Tribune. This is a first: the European Commission launched on 17 December 2018 the dispute settlement procedure provided for in the Trade and Sustainable Development (CSD) chapter of the Free Trade Agreement (FTA) between the European Union (EU) and South Korea, a chapter whose job is to ensure the protection of workers' rights. Brussels accuses Seoul of failing to respect its commitments in this area, and the procedure will make it possible to take stock of this question of law. Above all, the handling of this dispute will make it possible to judge the effectiveness of the mechanisms envisaged within the CSD chapters to protect workers, on the eve of possible negotiations between the EU-27 and the United Kingdom on the future of their commercial relations.

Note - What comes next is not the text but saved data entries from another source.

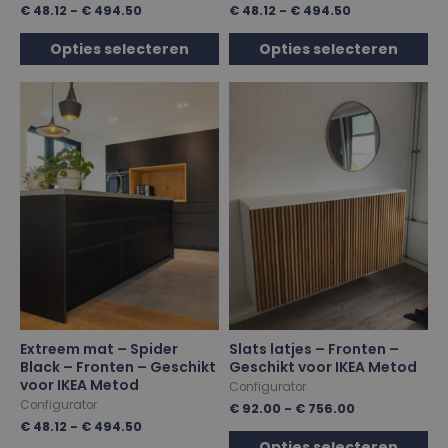
€
48.12
-
€
494.50
€
48.12
-
€
494.50
Opties selecteren
Opties selecteren
Extreem mat – Spider
Slats latjes – Fronten –
Black – Fronten – Geschikt
Geschikt voor IKEA Metod
voor IKEA Metod
Configurator
Configurator
€
92.00
-
€
756.00
€
48.12
-
€
494.50
Opties selecteren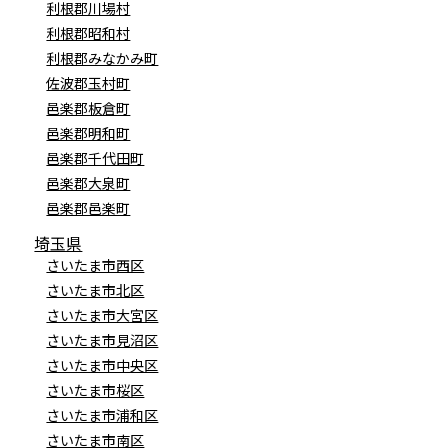
利根郡川場村
利根郡昭和村
利根郡みなかみ町
佐波郡玉村町
邑楽郡板倉町
邑楽郡明和町
邑楽郡千代田町
邑楽郡大泉町
邑楽郡邑楽町
埼玉県
さいたま市西区
さいたま市北区
さいたま市大宮区
さいたま市見沼区
さいたま市中央区
さいたま市桜区
さいたま市浦和区
さいたま市南区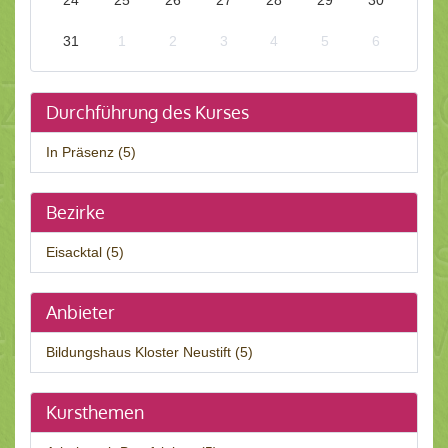
31
1
2
3
4
5
6
Durchführung des Kurses
In Präsenz (5)
Bezirke
Eisacktal (5)
Anbieter
Bildungshaus Kloster Neustift (5)
Kursthemen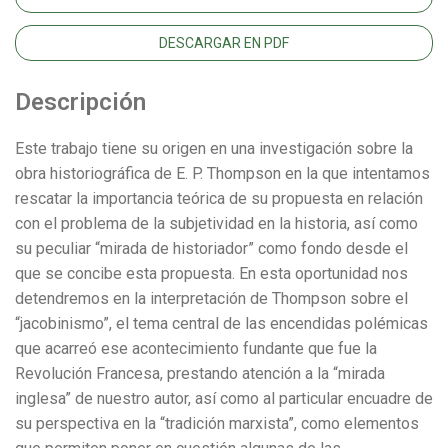
DESCARGAR EN PDF
Descripción
Este trabajo tiene su origen en una investigación sobre la
obra historiográfica de E. P. Thompson en la que intentamos
rescatar la importancia teórica de su propuesta en relación
con el problema de la subjetividad en la historia, así como
su peculiar “mirada de historiador” como fondo desde el
que se concibe esta propuesta. En esta oportunidad nos
detendremos en la interpretación de Thompson sobre el
“jacobinismo”, el tema central de las encendidas polémicas
que acarreó ese acontecimiento fundante que fue la
Revolución Francesa, prestando atención a la “mirada
inglesa” de nuestro autor, así como al particular encuadre de
su perspectiva en la “tradición marxista”, como elementos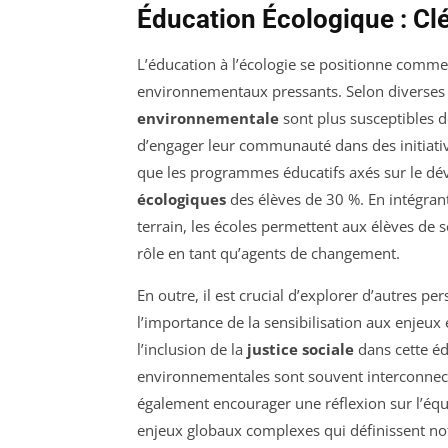
Éducation Écologique : Clé
L’éducation à l’écologie se positionne comme
environnementaux pressants. Selon diverses 
environnementale
sont plus susceptibles
d’engager leur communauté dans des initiati
que les programmes éducatifs axés sur le d
écologiques
des élèves de 30 %. En intégran
terrain, les écoles permettent aux élèves de s
rôle en tant qu’agents de changement.
En outre, il est crucial d’explorer d’autres p
l’importance de la sensibilisation aux enjeux 
l’inclusion de la
justice sociale
dans cette éd
environnementales sont souvent interconnec
également encourager une réflexion sur l’équit
enjeux globaux complexes qui définissent no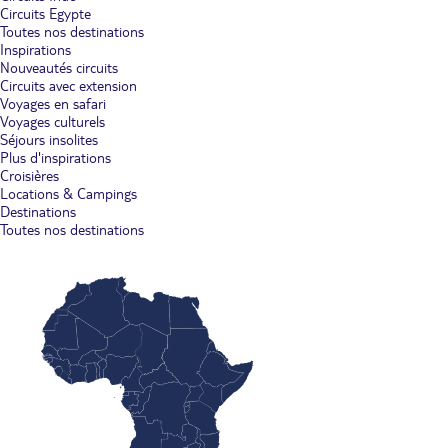
Circuits Egypte
Toutes nos destinations
Inspirations
Nouveautés circuits
Circuits avec extension
Voyages en safari
Voyages culturels
Séjours insolites
Plus d'inspirations
Croisières
Locations & Campings
Destinations
Toutes nos destinations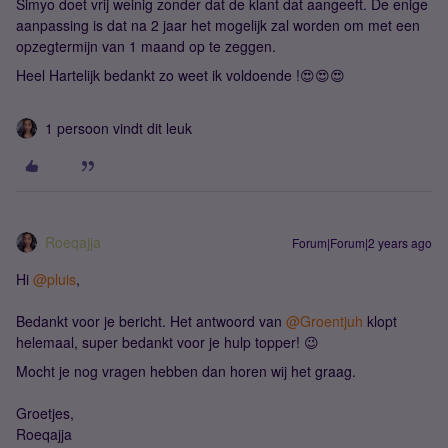
Simyo doet vrij weinig zonder dat de klant dat aangeeft. De enige
aanpassing is dat na 2 jaar het mogelijk zal worden om met een
opzegtermijn van 1 maand op te zeggen.
Heel Hartelijk bedankt zo weet ik voldoende !😍😍😍
1 persoon vindt dit leuk
Roeqajja
Forum|Forum|2 years ago
Hi
@pluis
,
Bedankt voor je bericht. Het antwoord van
@Groentjuh
klopt
helemaal, super bedankt voor je hulp topper! 😉
Mocht je nog vragen hebben dan horen wij het graag.
Groetjes,
Roeqajja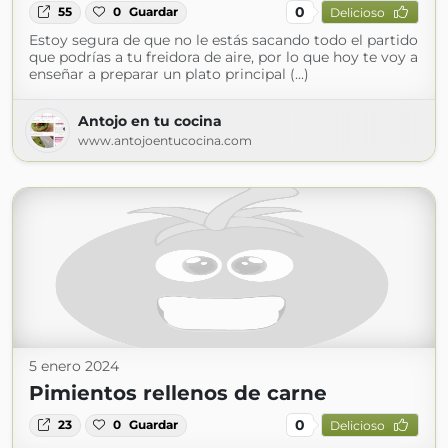
0
55
0
Guardar
Delicioso
Estoy segura de que no le estás sacando todo el partido
que podrías a tu freidora de aire, por lo que hoy te voy a
enseñar a preparar un plato principal (...)
Antojo en tu cocina
www.antojoentucocina.com
5 enero 2024
Pimientos rellenos de carne
0
23
0
Guardar
Delicioso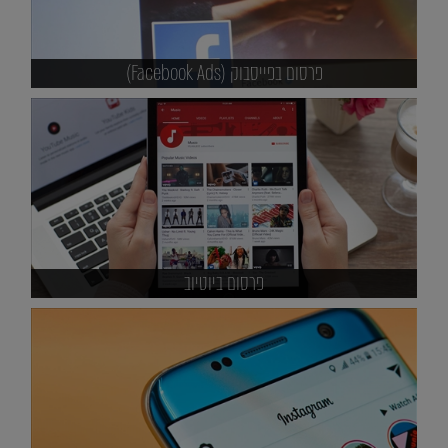
פרסום בפייסבוק (Facebook Ads)
פרסום ביוטיוב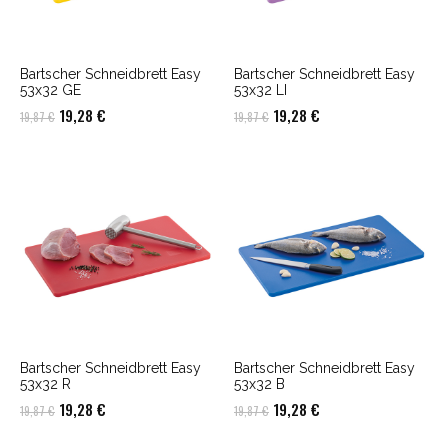
Bartscher Schneidbrett Easy
Bartscher Schneidbrett Easy
53x32 GE
53x32 LI
Ursprünglicher
Aktueller
Ursprünglicher
Aktueller
19,28
€
19,28
€
19,87
€
19,87
€
Preis
Preis
Preis
Preis
war:
ist:
war:
ist:
19,87 €
19,28 €.
19,87 €
19,28 €.
Bartscher Schneidbrett Easy
Bartscher Schneidbrett Easy
53x32 R
53x32 B
Ursprünglicher
Aktueller
Ursprünglicher
Aktueller
19,28
€
19,28
€
19,87
€
19,87
€
Preis
Preis
Preis
Preis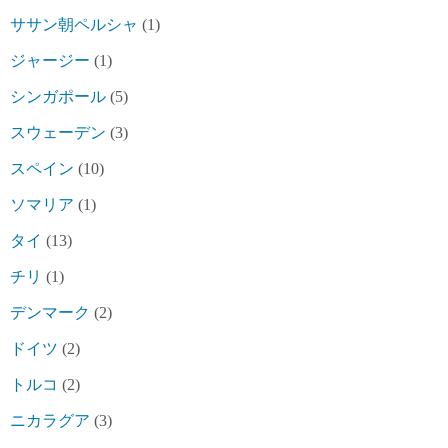
ササン朝ペルシャ
(1)
ジャージー
(1)
シンガポール
(5)
スウェーデン
(3)
スペイン
(10)
ソマリア
(1)
タイ
(13)
チリ
(1)
デンマーク
(2)
ドイツ
(2)
トルコ
(2)
ニカラグア
(3)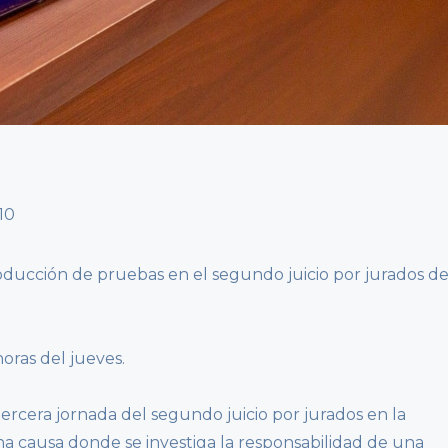
oducción de pruebas en el segundo juicio por jurados d
oras del jueves.
tercera jornada del segundo juicio por jurados en la
na causa donde se investiga la responsabilidad de una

The EU-South Korea FTA, which entered into force in 2011, is the first trade agreement concluded by the EU which includes a chapter on trade and sustainable development. In addition to setting certain standards in the field of labor law, this chapter contains a procedure for settling disputes in the event of disputes between the contracting parties. This is the procedure that the Commission initiated. She makes two complaints against the South Korean authorities.

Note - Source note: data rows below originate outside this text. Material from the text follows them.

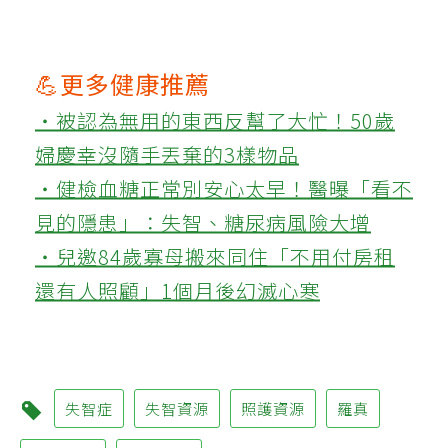
💪更多健康推薦
‧被認為無用的東西反幫了大忙！50歲
婦慶幸沒隨手丟棄的3樣物品
‧健檢血糖正常別安心太早！醫曝「看不
見的隱患」：失智、糖尿病風險大增
‧兒邀84歲寡母搬來同住「不用付房租
還有人照顧」1個月後幻滅心寒
失智症
失智資源
照護資源
羅真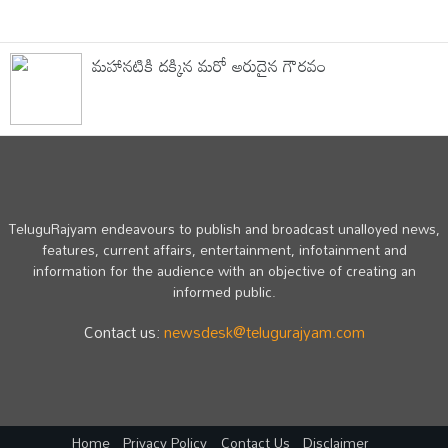
మహానటికి దక్కిన మరో అరుదైన గౌరవం
TeluguRajyam endeavours to publish and broadcast unalloyed news,
features, current affairs, entertainment, infotainment and
information for the audience with an objective of creating an
informed public.
Contact us:
newsdesk@telugurajyam.com
Home
Privacy Policy
Contact Us
Disclaimer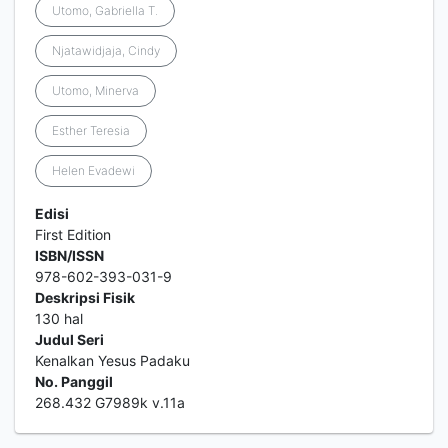
Utomo, Gabriella T.
Njatawidjaja, Cindy
Utomo, Minerva
Esther Teresia
Helen Evadewi
Edisi
First Edition
ISBN/ISSN
978-602-393-031-9
Deskripsi Fisik
130 hal
Judul Seri
Kenalkan Yesus Padaku
No. Panggil
268.432 G7989k v.11a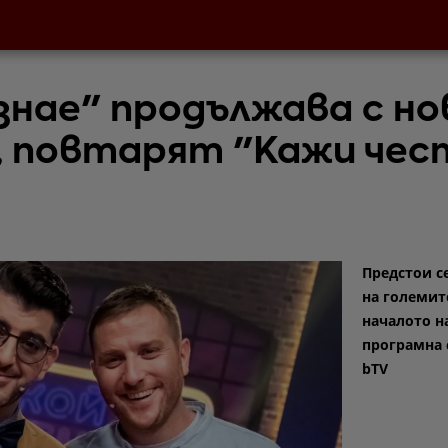
 знае" продължава с но
, повтарят "Кажи чес
Предстои с
на големит
началото н
програмна 
bTV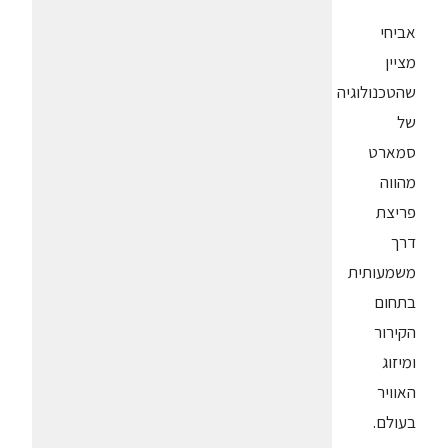
אביחי
מציין
שהטכנולוגיה
של
סמארט
מהווה
פריצת
דרך
משמעותית
בתחום
הקירור
ומיזוג
האוויר
בעולם.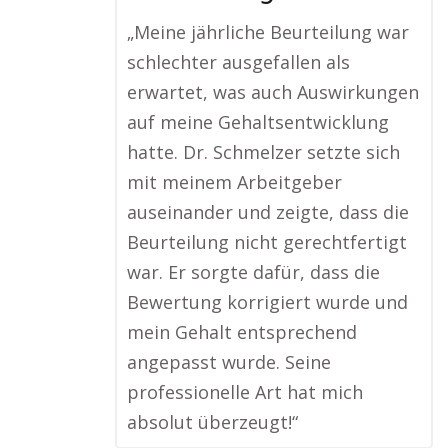
„Meine jährliche Beurteilung war
schlechter ausgefallen als
erwartet, was auch Auswirkungen
auf meine Gehaltsentwicklung
hatte. Dr. Schmelzer setzte sich
mit meinem Arbeitgeber
auseinander und zeigte, dass die
Beurteilung nicht gerechtfertigt
war. Er sorgte dafür, dass die
Bewertung korrigiert wurde und
mein Gehalt entsprechend
angepasst wurde. Seine
professionelle Art hat mich
absolut überzeugt!“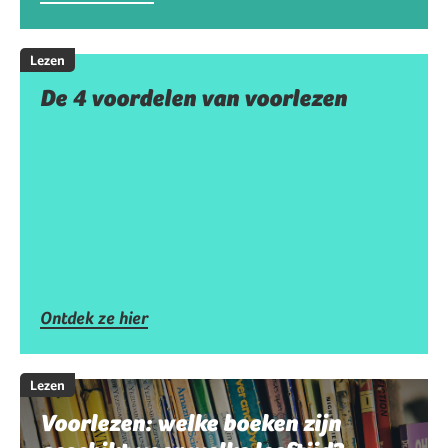
Lezen
De 4 voordelen van voorlezen
Ontdek ze hier
Lezen
Voorlezen: welke boeken zijn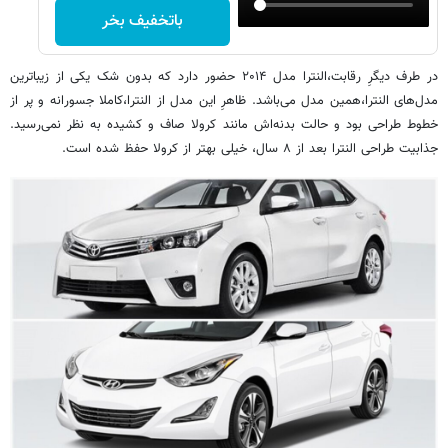
باتخفیف بخر
در طرف دیگرِ رقابت،النترا مدل ۲۰۱۴ حضور دارد که بدون شک یکی از زیباترین
مدل‌های النترا،همین مدل می‌باشد. ظاهرِ این مدل از النترا،کاملا جسورانه و پر از
خطوط طراحی بود و حالت بدنه‌اش مانند کرولا صاف و کشیده به نظر نمی‌رسید.
جذابیت طراحی النترا بعد از ۸ سال، خیلی بهتر از کرولا حفظ شده است.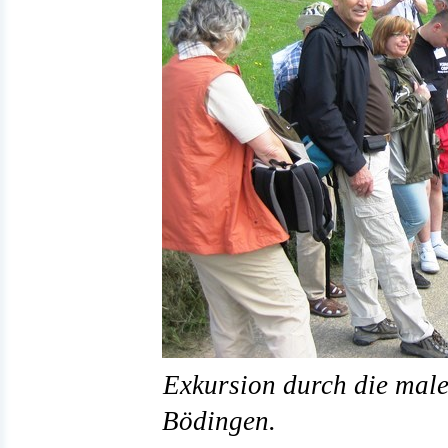
Exkursion durch die mal
Bödingen.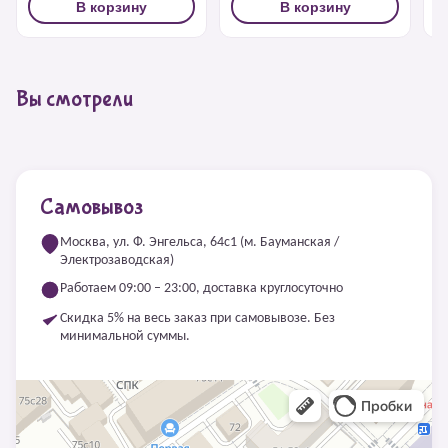
В корзину
В корзину
Вы смотрели
Самовывоз
Москва, ул. Ф. Энгельса, 64с1 (м. Бауманская /
Электрозаводская)
Работаем 09:00 – 23:00, доставка круглосуточно
Скидка 5% на весь заказ при самовывозе. Без
минимальной суммы.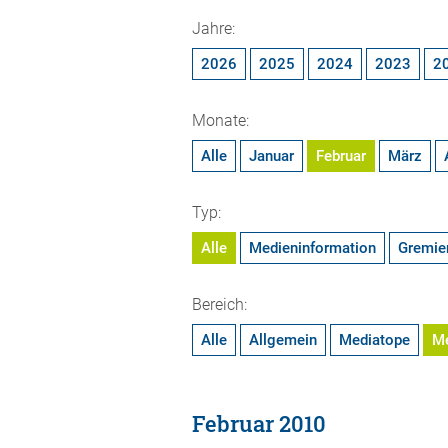
Jahre:
2026
2025
2024
2023
2
Monate:
Alle
Januar
Februar
März
Typ:
Alle
Medieninformation
Gremie
Bereich:
Alle
Allgemein
Mediatope
M
Februar 2010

The EU-South Korea Agreement, which entered into force in 2011, is the first trade agreement concluded by the EU which includes a chapter on trade and sustainable development
First, it accuses them of failing to comply with the obligation to "respect […] in their laws and practices, fundamental rights principles [au travail] ". Brussels more specifically attacks several laws adopted by Seoul that violate "Freedom of association and the effective recognition of the right to collective bargaining". Secondly, the Commission criticizes its partner for failing to ratify four fundamental International Labor Organization (ILO) Conventions, which include freedom of association and the abolition of forced labor, despite the fact that the obligation to deploy "Continued and sustained efforts to ratify the fundamental ILO Conventions". Faced with this double accusation, Seoul should refer firstly to its sovereign right to regulate social legislation, and secondly to the fact that non-ratification of the relevant conventions does not entail ipso facto a breach of the obligation in question.